Santa Cruz de Tenerife · Categoría: Memoria · Subcategoría: Espacios de la memoria · Año: 1841 · Autores: Gregorio Carta

Con este nombre existió desde 1841 una edificación, actualmente desaparecida, ubicada en lo que hoy es la esquina de la vía Ángel Guimerá con la calle de la X y que funcionó como cárcel durante varias décadas. 
En Santa Cruz, hasta la inauguración a mediados del siglo XX de la cárcel de la avenida Benito Pérez Armas, siempre hubo un déficit de instalaciones donde recluir a los delincuentes comunes. El primer lugar del que tenemos constancia habilitado como prisión fue un local situado en la calle de La Marina, conocido luego como Cárcel Vieja, que entró en funcionamiento a mediados del siglo XVIII y que fue abandonado por su mal estado en 1837.
En 1840 el ayuntamiento encargó al maestro de obras Gregorio Carta la redacción de un proyecto para la realización de un presidio a situar por debajo del hospital militar, en el lugar que había ocupado el cuartel de San Miguel. Parece ser que al año siguiente del encargo, la edificación ya se encontraba en condiciones de ser utilizada. El edificio, de similar factura al de Los Lavaderos ideado por el propio Gregorio Carta, era de planta cuadrada de unos 30 metros de lado (112 pies), con un patio central que distribuía cuatro crujías que podían albergar a más de un centenar de reclusos.

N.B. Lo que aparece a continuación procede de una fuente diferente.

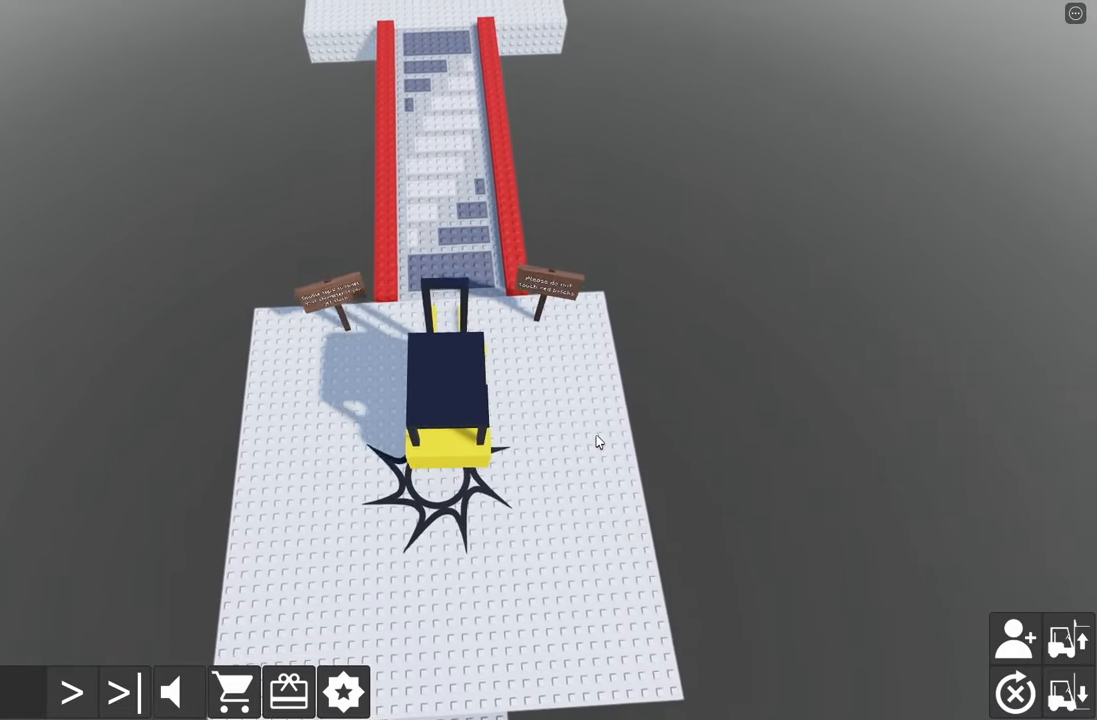
{"keys": ["w"], "events": []}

Se levantaba en una sola planta cubierta de tejas y contaba con una pequeña torre de cuatro tramos que se erigía en medio de la fachada principal. 
Esta instalación estuvo en funcionamiento algo más de veinte años, pues conocemos que en 1868 su estado de conservación era ya lamentable, con nulas condiciones de seguridad y deficientes de salubridad. Esto provocó que los presos allí recluidos fueran trasladados primero al lazareto, luego al fuerte de Paso Alto, y por último, a las antiguas dependencias del exconvento franciscano, lugar que ya había funcionado tiempo antes como cárcel y que lo seguiría haciendo durante buena parte del final del siglo XIX y principios del XX.  
Las instalaciones del antiguo Destacamento Presidial pasaron a partir de 1870 a convertirse en almacenes comerciales y tiempo después en fonda y lugar de parada de caballerías y diligencias. Ya en las primeras décadas del siglo XX se levantó ahí un amplio edificio para viviendas.